- YOUR ASSIGNMENT: Please reproduce the lines below word for word, leaving out the pictures.

- Page images with their extracted text:
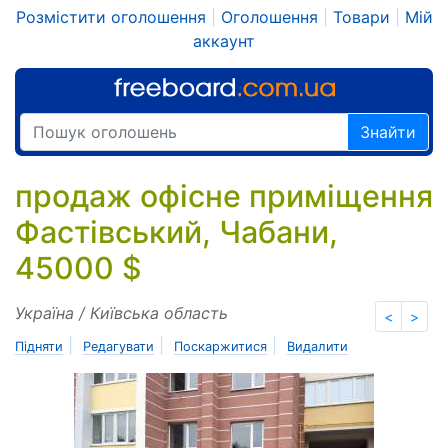
Розмістити оголошення
|
Оголошення
|
Товари
|
Мій
аккаунт
Знайти
продаж офісне приміщення
Фастівський, Чабани,
45000 $
Україна / Київська область
<
>
|
|
|
Підняти
Редагувати
Поскаржитися
Видалити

- SOLUTION:
Розмістити оголошення
|
Оголошення
|
Товари
|
Мій
аккаунт
Знайти
продаж офісне приміщення
Фастівський, Чабани,
45000 $
Україна / Київська область
<
>
|
|
|
Підняти
Редагувати
Поскаржитися
Видалити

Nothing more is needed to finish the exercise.